# Dataset entries

------------------------------------------------------------------------

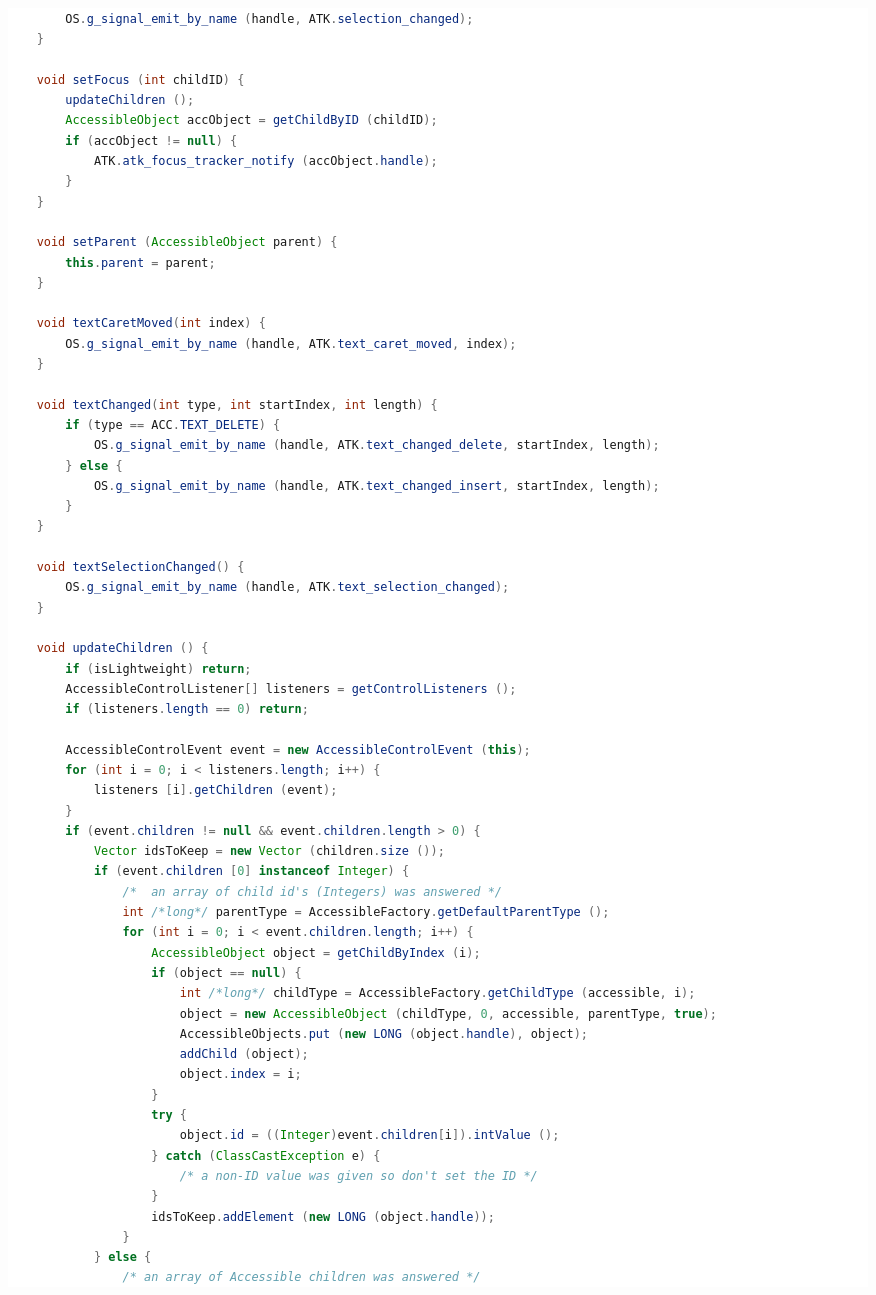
 ```java
		OS.g_signal_emit_by_name (handle, ATK.selection_changed);
	}
	
	void setFocus (int childID) {
		updateChildren ();
		AccessibleObject accObject = getChildByID (childID);
		if (accObject != null) {
			ATK.atk_focus_tracker_notify (accObject.handle);
		}
	}

	void setParent (AccessibleObject parent) {
		this.parent = parent;
	}
	
	void textCaretMoved(int index) {
		OS.g_signal_emit_by_name (handle, ATK.text_caret_moved, index);
	}

	void textChanged(int type, int startIndex, int length) {
		if (type == ACC.TEXT_DELETE) {
			OS.g_signal_emit_by_name (handle, ATK.text_changed_delete, startIndex, length);
		} else {
			OS.g_signal_emit_by_name (handle, ATK.text_changed_insert, startIndex, length);
		}
	}

	void textSelectionChanged() {
		OS.g_signal_emit_by_name (handle, ATK.text_selection_changed);
	}

	void updateChildren () {
		if (isLightweight) return;
		AccessibleControlListener[] listeners = getControlListeners ();
		if (listeners.length == 0) return;

		AccessibleControlEvent event = new AccessibleControlEvent (this);
		for (int i = 0; i < listeners.length; i++) {
			listeners [i].getChildren (event);
		}
		if (event.children != null && event.children.length > 0) {
			Vector idsToKeep = new Vector (children.size ());
			if (event.children [0] instanceof Integer) {
				/*	an array of child id's (Integers) was answered */
				int /*long*/ parentType = AccessibleFactory.getDefaultParentType ();
				for (int i = 0; i < event.children.length; i++) {
					AccessibleObject object = getChildByIndex (i);
					if (object == null) {
						int /*long*/ childType = AccessibleFactory.getChildType (accessible, i);
						object = new AccessibleObject (childType, 0, accessible, parentType, true);
						AccessibleObjects.put (new LONG (object.handle), object);
						addChild (object);
						object.index = i;
					}
					try {
						object.id = ((Integer)event.children[i]).intValue ();
					} catch (ClassCastException e) {
						/* a non-ID value was given so don't set the ID */
					}
					idsToKeep.addElement (new LONG (object.handle));
				}
			} else {
				/* an array of Accessible children was answered */
```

------------------------------------------------------------------------

# What is required
Search the data for the string "childType" and copy out every line where it is found.

# Response to this task
						int /*long*/ childType = AccessibleFactory.getChildType (accessible, i);
						object = new AccessibleObject (childType, 0, accessible, parentType, true);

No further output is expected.